The Cybertruck Must Be Hugeor It Will Dig Teslas Grave
If Musk fulfils just 15 percent of Cybertruck preorders, it would equal the annual unit sales of Toyota. If the polarizing EV flops, Tesla could be in big trouble.

Bruce’s interest in yesterday’s presentation was, he adds, colored by the knowledge that Tesla’s product promises are “likely to materially change before my order opportunity arrives. There will be time, independent reviews, and improvements to the vehicle before my order comes up—and I’ll be able to make a better-informed cost-benefit decision at that point.”
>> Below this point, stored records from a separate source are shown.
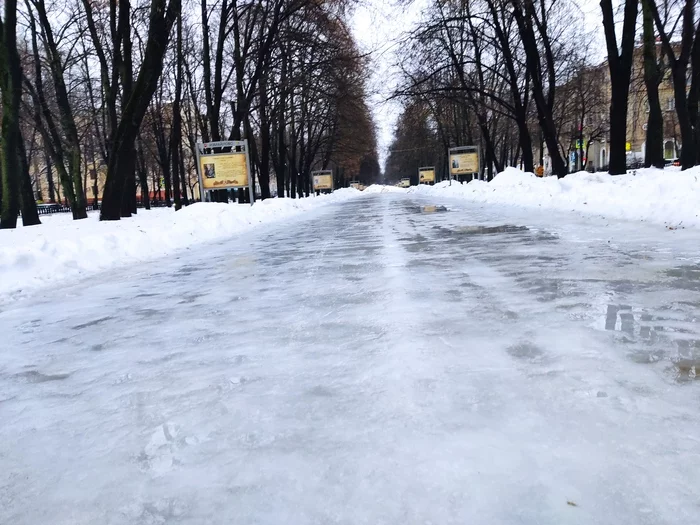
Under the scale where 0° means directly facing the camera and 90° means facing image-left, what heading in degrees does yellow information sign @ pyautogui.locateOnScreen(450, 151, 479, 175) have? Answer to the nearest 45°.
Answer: approximately 0°

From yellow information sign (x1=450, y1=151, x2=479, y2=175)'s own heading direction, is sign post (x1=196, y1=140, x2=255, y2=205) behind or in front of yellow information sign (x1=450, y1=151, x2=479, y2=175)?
in front
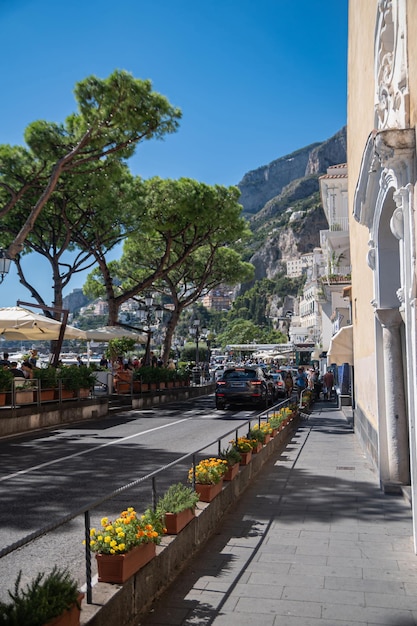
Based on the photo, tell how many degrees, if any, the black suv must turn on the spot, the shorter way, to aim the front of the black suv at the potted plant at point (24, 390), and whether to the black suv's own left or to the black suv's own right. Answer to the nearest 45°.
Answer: approximately 135° to the black suv's own left

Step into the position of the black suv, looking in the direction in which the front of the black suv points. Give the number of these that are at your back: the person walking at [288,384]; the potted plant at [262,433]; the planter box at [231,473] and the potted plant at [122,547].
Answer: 3

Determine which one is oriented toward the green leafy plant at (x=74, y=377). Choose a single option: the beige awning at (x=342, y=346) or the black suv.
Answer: the beige awning

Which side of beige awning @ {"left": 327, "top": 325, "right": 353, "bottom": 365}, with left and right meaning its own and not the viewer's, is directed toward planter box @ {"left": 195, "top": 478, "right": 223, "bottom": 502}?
left

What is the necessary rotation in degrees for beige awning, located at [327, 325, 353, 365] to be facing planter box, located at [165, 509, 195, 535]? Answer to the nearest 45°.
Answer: approximately 90° to its left

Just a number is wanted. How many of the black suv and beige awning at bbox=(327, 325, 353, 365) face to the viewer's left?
1

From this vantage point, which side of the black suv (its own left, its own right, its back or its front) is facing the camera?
back

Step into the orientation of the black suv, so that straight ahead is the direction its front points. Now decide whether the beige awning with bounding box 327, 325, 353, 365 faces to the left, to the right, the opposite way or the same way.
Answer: to the left

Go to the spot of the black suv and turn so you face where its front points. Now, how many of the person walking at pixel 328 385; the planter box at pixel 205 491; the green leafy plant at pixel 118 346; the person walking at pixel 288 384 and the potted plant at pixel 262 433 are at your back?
2

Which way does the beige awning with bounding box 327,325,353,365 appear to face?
to the viewer's left

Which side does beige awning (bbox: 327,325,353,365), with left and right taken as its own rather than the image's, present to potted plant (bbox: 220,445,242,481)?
left

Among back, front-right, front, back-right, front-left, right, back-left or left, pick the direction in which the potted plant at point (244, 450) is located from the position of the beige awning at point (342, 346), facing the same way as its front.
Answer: left

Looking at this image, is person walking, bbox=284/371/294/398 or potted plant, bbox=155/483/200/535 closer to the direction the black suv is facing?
the person walking

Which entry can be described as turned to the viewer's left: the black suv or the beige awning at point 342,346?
the beige awning

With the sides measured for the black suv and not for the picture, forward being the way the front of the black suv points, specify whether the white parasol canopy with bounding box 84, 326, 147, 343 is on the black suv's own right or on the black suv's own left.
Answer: on the black suv's own left

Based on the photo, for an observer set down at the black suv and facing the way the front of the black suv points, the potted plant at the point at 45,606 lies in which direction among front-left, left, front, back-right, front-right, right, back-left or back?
back
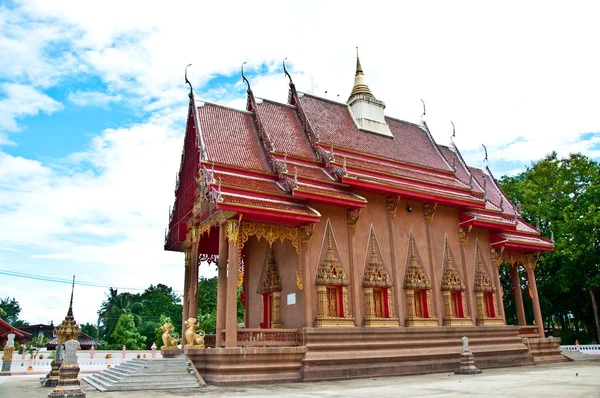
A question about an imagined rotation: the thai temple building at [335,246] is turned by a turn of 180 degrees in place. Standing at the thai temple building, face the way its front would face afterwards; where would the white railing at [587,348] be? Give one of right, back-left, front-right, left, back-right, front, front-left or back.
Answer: front

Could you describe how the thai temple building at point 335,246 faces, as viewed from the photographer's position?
facing the viewer and to the left of the viewer

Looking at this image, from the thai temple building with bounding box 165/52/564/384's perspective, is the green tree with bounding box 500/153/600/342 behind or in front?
behind

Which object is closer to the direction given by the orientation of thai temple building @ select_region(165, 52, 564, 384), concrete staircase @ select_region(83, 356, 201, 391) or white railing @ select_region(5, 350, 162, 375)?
the concrete staircase

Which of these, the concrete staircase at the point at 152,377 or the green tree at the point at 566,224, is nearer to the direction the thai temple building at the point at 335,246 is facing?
the concrete staircase

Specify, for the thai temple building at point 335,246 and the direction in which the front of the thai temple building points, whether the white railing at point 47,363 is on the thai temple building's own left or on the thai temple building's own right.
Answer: on the thai temple building's own right

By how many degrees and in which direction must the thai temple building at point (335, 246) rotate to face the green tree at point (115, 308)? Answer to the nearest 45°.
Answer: approximately 90° to its right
Not For Traditional Truckers

Americans buy 2 million pickups a year for an average of $59,000 apiece, but, so far, only a smidgen are all-electric. Last year, Ford estimated it would sell 150,000 Lightnings this year. Many analysts scorn Musk’s estimated 250,000 annual Cybertruck sales, even after a successful ramp through 2024.

“If [Tesla] can build and sell 50,000 a year, it has to be deemed something of a success,” says Gartner automotive analyst Mike Ramsey, calling the Cybertruck “outlandish and outrageous” but also “weirdly cool.” Cool sells—weird, outlandish, and outrageous not so much.

“Cybertruck is likely too form-over-function to do many of the tasks American pickup customers expect of a truck,” says Ed Kim of the specialist market research firm AutoPacific, “and I don’t expect there to be much cross-shop between Cybertruck and traditional pickup trucks in the US market.”

The pickup is an American institution, Kim acknowledges, and it makes perfect sense for Tesla to go get “a piece of that market.” Still, he says, the Cybertruck “seems more of a love letter to Tesla’s fanboys than a serious attempt at disrupting the truck market.” Pickups, Kim adds, “are all about function, even to the many casual truck owners in America who don’t do ‘truck things’ with their vehicles.”

If, instead, Cybertrucks mostly appeal to extroverts rather than traditional pickup buyers, there are far fewer of them, and it’s more likely Tesla will be able to satisfy this smaller demand, albeit at a huge and unrecoverable R&D cost.

On a recent earnings call, Musk signaled the potential for production snafus. “We have dug our own grave with the Cybertruck,” the billionaire entrepreneur warned, predicting “enormous challenges in getting to volume production.”

Optimistically, Musk estimated Tesla’s “best product ever” would “take 12 to 18 months to be a significant positive contributor to cash flow.”

The Cybertruck is an “inherently high-cost product with its stainless steel body panels and unconventional construction,” says Kim. Olav Sorenson, a professor of entrepreneurial studies at UCLA Anderson School of Management, agrees. “Tesla has invested a lot into the R&D behind the Cybertruck," he says. "The company has also most likely been investing a lot more into figuring out the manufacturing equipment and processes for producing it at scale. So, whether they end up making money on the vehicle will depend on whether they sell enough units.”